Sulonex is currently in a single Phase III trial where its primary endpoint is
the regression of microalbuminuria. Demonstrated by this compound’s original
success in previous clinical trials Keryx could very well have offset declining
investment in the long term without the acquisition of Access Oncology.
However, KRX-0401 has generated short-term investment that can be used to
further develop candidates from its original technology.
Dr Christopher Wood is another scientist who has become an entrepreneur. In
Europe during the 1990’s Dr. Wood held leadership positions at Medeva PLC and
Eurobiotech, Inc, and in January of 1999 became CEO and Chairman of
Bioenvision. Prior to Dr. Wood’s arrival the company provided financial
services to clients. However, board members were dissatisfied with their
business model, and entered into an agreement with Southern Research Institute
to assume responsibility for the development of Clofarabine; subsequently,
executive offices were transferred to Manhattan. Clofarabine is a purine
nucleoside analog, which mimics the subunits of human genetic structure and
inhibits the DNA replication of tumor cells thereby stopping cancer growth.

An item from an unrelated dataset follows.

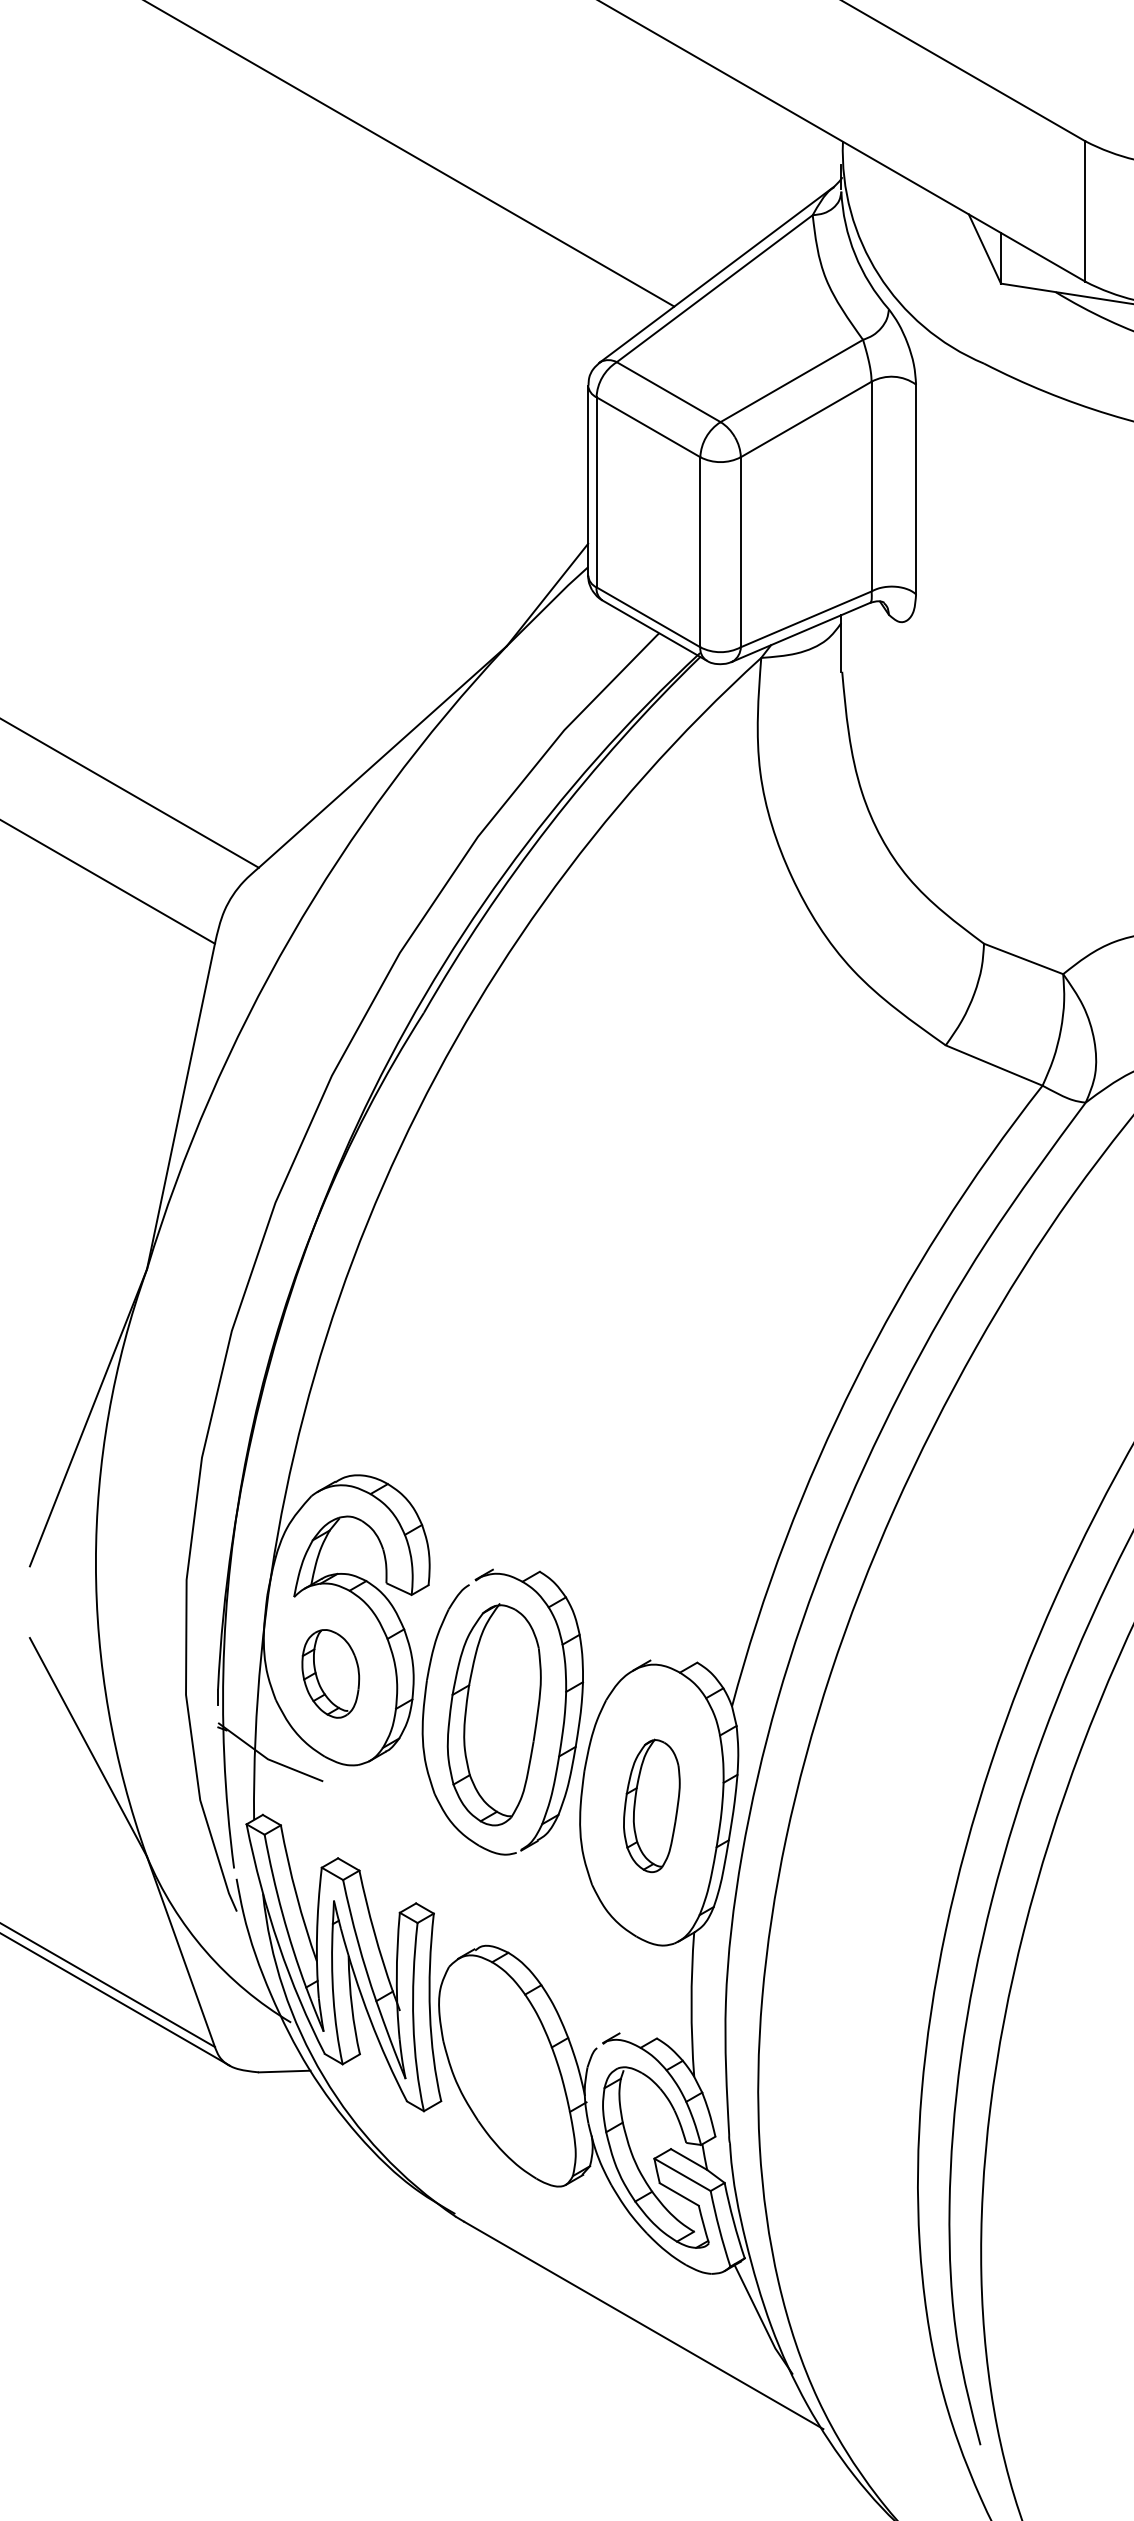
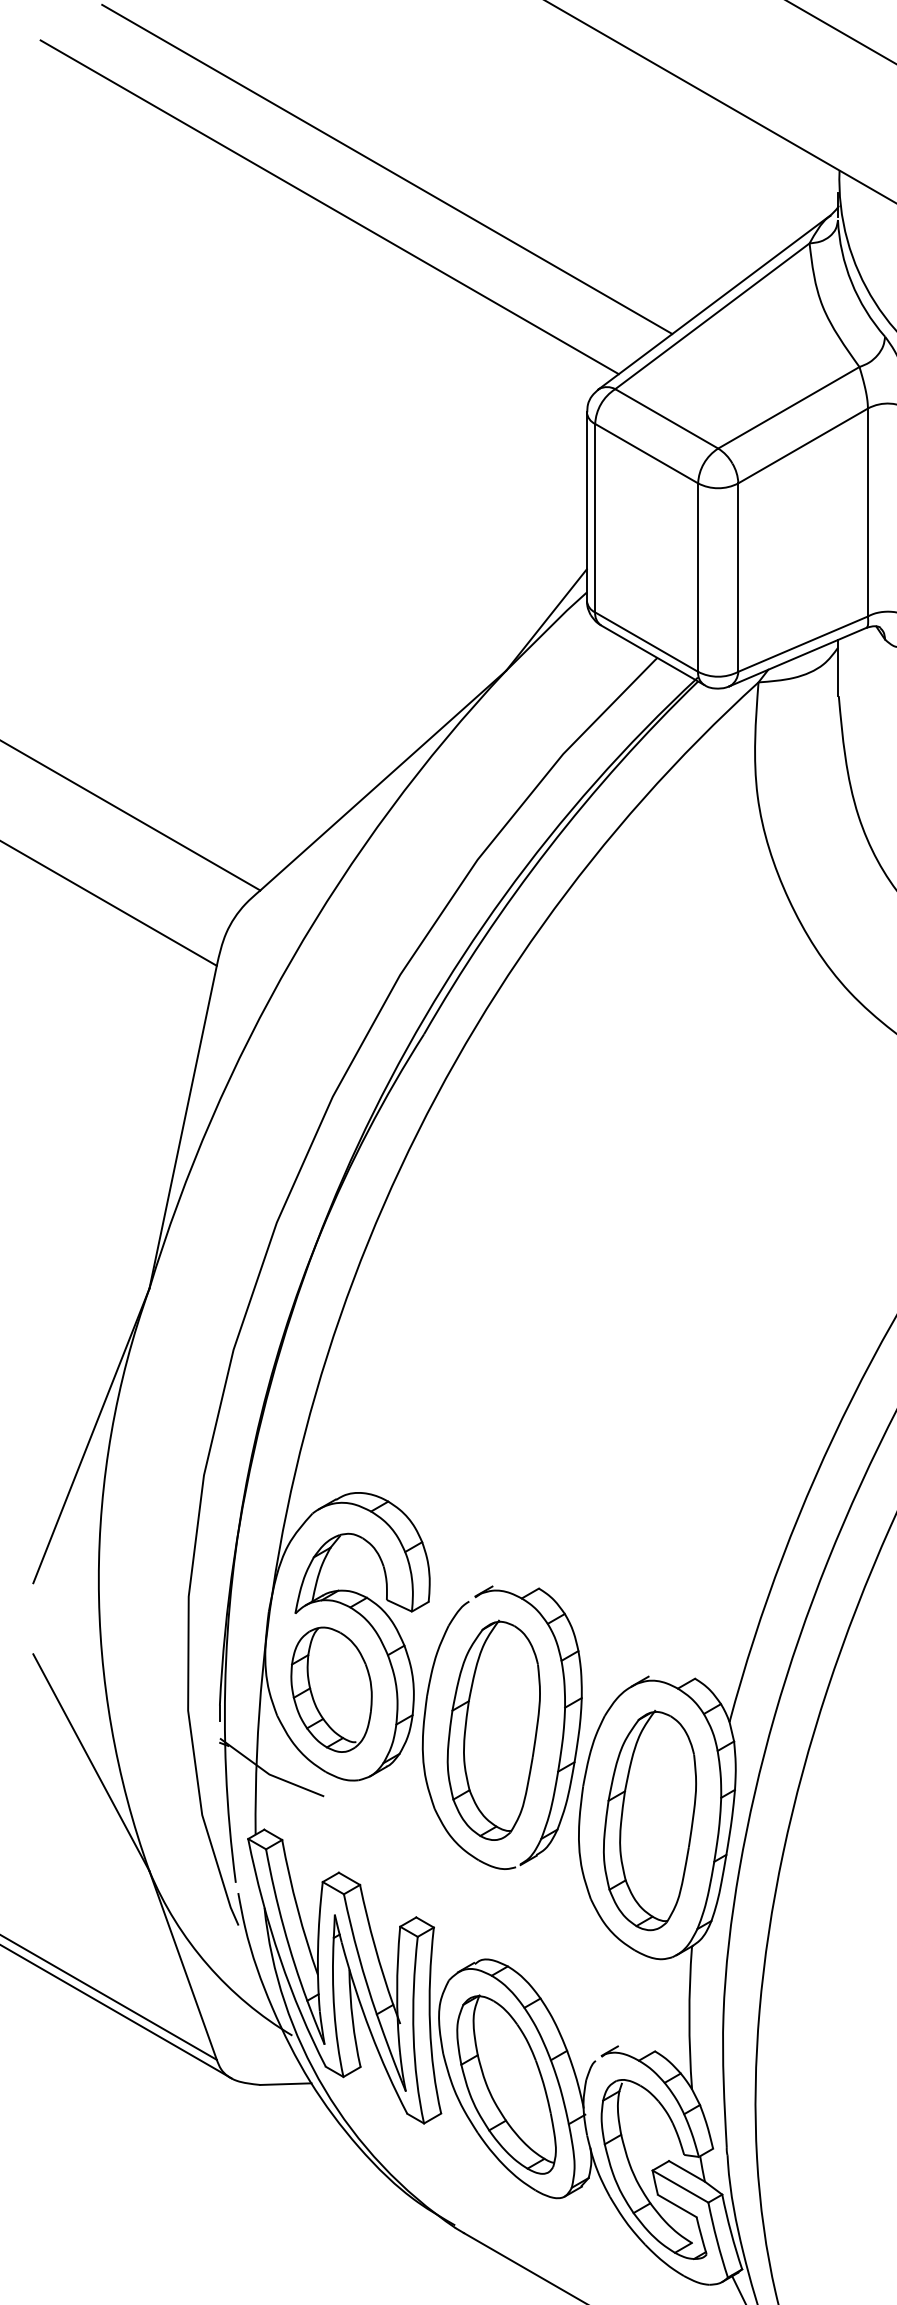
line: (328, 178) -> (329, 207), added
part: (330, 1673) -> (331, 1689), size x1.43
part: (651, 1805) -> (649, 1820), size x1.67
part: (506, 2071) -> (505, 2084), added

Bioenvision was created with the initial intention to commercialize a
particular research discovery though was not founded by the discovering
researchers themselves. In this respect, the company is representative of many
start-up biotechnology companies and has proven to be equally successful.
Bioenvision’s stock price and average trading volume both tripled in 2004 after
Clofarabine was approved by the FDA for the treatment of pediatric acute
lymphoblastic leukemia.
Many younger biotechnology companies have demonstrated initial successes with
unusual approaches to cancer treatment that reflect similarities to the work
that led to Aspirin’s synthesis. Initial success of a compound is important for
a primary investment in a new approach, but the investors can be a company with
drug development capability as well as Wall Street financers. The untried
methods generate interest in part because they give hope that successful
treatments can be achieved where other lines of research are not producing
results quickly enough. However, companies need to produce results in order to
maintain investor confidence. New York City biotechnology companies have the
expertise and proper science in their approaches to create a breakthrough
cancer drug, though to satisfy investors’ expectations several companies have
made modifications to their oncology programs. The complexity of cancer is not
always appreciated and great ideas may need to be placed to the side if only
until a time when further successes will warrant secondary investment.
Considering cancer therapy research will take more time to achieve successes
made in other fields of medicine, New York is in a strong position to develop
and commercialize effective products in the long run.